Online financing companies also continued to operate to support businesses who couldn’t afford any disruptions resulting from negative cash flow. In the Philippines, UBX, the fintech arm of a local traditional bank partnered with popular South-East Asian e-commerce platform Lazada through its local arm, Lazada.ph, to support MSMEs on the e-commerce site’s platform with a credit line financing programme. UBX, through its lending marketplace, SeekCap, also reported a 300% increase in loan applications during the first quarter of 2020.

Global fintech adoption rates
Which fintech services are most used around the world?
Image: Statista

The Philippines’ central bank also highlighted fintech’s crucial role in rehabilitating the country’s economy, especially its MSME establishments. Fintech is seen to be a driver in providing financial inclusion to MSMEs as it supports financial access. Fortunately, fintech firms like First Circle complied with government memos that mandated payment holidays to cushion the blow of COVID-19 for businesses. More than that, the company bolstered its efforts to deliver on its mission to enable businesses to achieve their full potential through fast, fair and flexible financial partnership. It also ensured that priority was given to customers in essential businesses, such as distributors of personal protective equipment and medical supplies, to strengthen the fight against the COVID-19 pandemic.

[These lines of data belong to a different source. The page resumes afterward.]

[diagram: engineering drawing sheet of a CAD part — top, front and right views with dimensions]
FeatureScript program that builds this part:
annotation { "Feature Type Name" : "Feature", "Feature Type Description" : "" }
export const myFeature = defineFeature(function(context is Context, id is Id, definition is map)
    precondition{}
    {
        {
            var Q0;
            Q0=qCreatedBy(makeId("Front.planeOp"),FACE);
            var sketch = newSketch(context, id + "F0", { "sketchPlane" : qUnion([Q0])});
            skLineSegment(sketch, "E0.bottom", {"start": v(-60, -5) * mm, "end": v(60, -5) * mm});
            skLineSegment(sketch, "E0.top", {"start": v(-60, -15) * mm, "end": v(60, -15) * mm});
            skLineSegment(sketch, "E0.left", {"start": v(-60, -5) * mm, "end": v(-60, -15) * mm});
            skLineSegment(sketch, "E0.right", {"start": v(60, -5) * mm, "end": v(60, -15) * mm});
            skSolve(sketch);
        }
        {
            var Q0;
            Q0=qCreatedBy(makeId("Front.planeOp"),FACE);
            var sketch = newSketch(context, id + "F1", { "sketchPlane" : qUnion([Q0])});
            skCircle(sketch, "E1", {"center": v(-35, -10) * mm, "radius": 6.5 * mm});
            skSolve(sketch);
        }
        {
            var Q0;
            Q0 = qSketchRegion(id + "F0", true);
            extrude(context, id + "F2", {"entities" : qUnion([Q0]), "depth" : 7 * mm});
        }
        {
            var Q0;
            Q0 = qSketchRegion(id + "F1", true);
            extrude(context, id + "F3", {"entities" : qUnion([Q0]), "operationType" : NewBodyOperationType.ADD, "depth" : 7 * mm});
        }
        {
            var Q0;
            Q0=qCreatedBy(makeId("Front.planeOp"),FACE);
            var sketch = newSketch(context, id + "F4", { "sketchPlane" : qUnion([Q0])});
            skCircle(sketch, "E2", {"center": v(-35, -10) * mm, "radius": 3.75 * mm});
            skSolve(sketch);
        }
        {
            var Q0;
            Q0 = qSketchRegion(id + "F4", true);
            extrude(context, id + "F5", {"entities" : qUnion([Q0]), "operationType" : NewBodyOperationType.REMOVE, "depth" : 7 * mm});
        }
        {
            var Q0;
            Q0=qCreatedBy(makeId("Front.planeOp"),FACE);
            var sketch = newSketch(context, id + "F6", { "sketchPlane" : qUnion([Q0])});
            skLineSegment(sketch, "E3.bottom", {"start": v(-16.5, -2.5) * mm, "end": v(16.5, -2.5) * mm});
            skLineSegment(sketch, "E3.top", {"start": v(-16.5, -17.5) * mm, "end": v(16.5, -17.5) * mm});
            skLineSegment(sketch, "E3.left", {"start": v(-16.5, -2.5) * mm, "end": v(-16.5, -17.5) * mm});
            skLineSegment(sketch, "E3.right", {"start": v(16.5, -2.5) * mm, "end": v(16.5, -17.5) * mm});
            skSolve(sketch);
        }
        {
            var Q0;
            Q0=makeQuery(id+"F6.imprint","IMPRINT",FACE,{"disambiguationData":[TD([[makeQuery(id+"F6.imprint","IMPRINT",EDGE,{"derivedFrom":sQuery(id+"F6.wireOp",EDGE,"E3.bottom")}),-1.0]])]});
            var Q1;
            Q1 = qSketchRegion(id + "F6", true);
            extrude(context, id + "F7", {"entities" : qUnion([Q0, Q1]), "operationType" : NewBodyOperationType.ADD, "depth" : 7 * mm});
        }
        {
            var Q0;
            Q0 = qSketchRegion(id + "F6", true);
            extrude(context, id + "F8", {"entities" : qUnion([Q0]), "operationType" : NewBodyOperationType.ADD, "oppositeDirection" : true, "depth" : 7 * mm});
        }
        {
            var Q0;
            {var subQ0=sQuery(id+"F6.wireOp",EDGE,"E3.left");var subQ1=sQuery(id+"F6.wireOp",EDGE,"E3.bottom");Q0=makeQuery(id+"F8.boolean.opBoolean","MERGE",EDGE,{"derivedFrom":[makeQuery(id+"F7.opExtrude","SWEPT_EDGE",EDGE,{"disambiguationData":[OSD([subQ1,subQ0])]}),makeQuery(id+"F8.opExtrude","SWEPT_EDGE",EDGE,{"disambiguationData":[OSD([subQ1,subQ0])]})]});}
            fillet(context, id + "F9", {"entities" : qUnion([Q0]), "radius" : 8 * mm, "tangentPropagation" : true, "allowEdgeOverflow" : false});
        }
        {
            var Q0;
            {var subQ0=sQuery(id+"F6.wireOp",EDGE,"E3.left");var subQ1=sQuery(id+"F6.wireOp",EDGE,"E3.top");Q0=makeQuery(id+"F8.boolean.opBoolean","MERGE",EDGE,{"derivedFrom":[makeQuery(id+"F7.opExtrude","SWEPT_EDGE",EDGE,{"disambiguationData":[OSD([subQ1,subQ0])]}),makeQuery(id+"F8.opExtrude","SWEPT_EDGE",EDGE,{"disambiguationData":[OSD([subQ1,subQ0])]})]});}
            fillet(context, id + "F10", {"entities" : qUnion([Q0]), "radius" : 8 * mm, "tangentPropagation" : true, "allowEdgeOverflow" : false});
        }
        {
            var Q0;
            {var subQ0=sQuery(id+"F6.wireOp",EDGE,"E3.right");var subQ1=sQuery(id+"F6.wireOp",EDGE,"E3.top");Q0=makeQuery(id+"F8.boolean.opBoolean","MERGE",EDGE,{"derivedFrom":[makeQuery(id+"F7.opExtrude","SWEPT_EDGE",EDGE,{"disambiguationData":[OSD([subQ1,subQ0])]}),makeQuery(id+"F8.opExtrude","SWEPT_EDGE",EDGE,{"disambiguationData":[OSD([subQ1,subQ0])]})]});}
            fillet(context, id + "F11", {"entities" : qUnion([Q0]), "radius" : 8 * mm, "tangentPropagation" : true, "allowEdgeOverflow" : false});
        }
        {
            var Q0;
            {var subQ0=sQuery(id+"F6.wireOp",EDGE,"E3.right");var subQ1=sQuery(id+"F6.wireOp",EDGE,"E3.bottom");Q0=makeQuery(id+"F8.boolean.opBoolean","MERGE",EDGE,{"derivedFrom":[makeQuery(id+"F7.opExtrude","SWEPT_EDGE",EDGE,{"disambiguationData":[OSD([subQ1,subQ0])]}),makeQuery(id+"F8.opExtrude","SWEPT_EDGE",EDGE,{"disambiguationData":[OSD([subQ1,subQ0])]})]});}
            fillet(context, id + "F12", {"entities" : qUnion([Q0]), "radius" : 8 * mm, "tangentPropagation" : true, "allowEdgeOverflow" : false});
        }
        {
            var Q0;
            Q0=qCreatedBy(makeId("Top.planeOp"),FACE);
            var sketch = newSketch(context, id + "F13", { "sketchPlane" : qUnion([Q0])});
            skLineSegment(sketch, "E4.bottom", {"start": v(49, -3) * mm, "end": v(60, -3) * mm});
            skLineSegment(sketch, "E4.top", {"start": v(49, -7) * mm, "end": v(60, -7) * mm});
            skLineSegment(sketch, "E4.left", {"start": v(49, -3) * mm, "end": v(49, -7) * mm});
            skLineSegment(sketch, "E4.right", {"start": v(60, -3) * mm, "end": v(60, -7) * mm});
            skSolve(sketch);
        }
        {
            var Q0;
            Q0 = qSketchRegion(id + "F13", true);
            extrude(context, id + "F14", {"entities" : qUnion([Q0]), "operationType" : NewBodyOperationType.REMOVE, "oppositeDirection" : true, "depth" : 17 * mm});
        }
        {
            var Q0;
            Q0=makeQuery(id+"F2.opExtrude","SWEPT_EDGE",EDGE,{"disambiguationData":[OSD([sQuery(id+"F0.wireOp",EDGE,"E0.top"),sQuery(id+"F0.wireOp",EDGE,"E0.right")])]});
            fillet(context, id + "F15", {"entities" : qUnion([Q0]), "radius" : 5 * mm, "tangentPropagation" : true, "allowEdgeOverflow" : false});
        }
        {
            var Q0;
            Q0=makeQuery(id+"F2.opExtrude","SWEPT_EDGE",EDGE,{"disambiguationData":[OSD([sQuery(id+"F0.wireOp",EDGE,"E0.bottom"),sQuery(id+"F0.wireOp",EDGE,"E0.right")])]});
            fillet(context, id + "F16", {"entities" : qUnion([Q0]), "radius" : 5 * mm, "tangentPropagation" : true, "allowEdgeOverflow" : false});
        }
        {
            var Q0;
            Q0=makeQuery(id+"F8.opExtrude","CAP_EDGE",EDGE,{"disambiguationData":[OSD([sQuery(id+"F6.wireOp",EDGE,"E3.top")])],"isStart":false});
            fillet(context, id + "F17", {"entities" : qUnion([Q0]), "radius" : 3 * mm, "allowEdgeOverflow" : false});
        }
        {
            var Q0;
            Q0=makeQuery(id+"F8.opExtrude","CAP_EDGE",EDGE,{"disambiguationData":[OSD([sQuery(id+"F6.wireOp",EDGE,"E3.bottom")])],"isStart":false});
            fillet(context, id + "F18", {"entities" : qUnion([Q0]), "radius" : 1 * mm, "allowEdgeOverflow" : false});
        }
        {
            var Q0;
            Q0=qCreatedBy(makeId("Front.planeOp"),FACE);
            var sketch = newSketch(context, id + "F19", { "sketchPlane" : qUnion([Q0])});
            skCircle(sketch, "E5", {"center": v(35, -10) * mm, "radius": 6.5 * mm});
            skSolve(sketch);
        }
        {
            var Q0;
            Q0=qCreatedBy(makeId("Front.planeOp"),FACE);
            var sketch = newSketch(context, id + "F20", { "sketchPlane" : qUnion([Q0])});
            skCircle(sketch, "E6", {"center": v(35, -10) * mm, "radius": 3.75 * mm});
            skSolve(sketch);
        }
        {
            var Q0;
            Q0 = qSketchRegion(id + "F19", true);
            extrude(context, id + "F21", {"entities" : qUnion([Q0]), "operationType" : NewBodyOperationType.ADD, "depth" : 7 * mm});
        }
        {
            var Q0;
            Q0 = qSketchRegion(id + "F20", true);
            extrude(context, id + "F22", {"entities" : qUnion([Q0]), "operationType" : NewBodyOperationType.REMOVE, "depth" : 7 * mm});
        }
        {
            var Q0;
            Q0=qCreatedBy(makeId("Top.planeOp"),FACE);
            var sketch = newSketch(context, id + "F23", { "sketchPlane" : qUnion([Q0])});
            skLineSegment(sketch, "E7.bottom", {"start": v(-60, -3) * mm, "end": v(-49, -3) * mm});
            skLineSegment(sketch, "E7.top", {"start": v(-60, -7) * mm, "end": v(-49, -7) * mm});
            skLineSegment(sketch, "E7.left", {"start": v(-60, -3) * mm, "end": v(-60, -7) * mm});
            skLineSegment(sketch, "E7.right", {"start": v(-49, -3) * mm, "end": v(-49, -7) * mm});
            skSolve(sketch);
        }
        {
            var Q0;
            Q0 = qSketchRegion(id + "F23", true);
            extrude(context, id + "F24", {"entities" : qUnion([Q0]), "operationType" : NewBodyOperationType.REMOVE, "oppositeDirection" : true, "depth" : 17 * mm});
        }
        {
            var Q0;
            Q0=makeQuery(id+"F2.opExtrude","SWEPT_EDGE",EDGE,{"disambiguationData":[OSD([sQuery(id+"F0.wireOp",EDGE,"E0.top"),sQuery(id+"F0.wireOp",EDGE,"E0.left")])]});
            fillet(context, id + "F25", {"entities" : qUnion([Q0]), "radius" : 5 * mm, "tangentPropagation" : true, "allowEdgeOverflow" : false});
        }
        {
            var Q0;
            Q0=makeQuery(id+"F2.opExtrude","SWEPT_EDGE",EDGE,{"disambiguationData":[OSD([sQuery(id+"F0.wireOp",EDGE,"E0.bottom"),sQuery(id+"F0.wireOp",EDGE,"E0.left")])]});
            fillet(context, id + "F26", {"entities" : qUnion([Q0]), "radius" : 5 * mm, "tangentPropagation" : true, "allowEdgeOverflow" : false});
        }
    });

More public-private partnerships for nation-building and economic progress

In addition to helping business-as-usual, fintech has won over the trust of more individuals as it partnered with governments and organizations to create a platform for doing good.

Paymaya, one of the Philippines’ online payment firms, used its platform to provide a way for people to contribute to those on the frontline of the pandemic in a seamless and efficient manner. Through partnerships and an app, donors could send donations to organizations including UNICEF, World Vision, the Philippines Red Cross and 29 others.

The Philippines’ Department of Social Welfare and Development similarly tapped another digital payments brand, GCash, to disburse cash aid to beneficiaries through an online platform that allows them to choose how to receive the aid.

Previously known as a business disruptor, fintech is instead here to stay as an innovative means for business continuity for many MSMEs. The industry is still seen as young but has already had a massive rippling effect on the global economy.

It may have taken time for many to shift to digital financing as individuals tend to repel complexities and choose to remain with familiar processes, but fintech has proven why it will continue to play a big role in strengthening and rebuilding our global economy. There is perhaps no other industry that can ensure strict social distancing while providing fast, convenient and secure transactions online.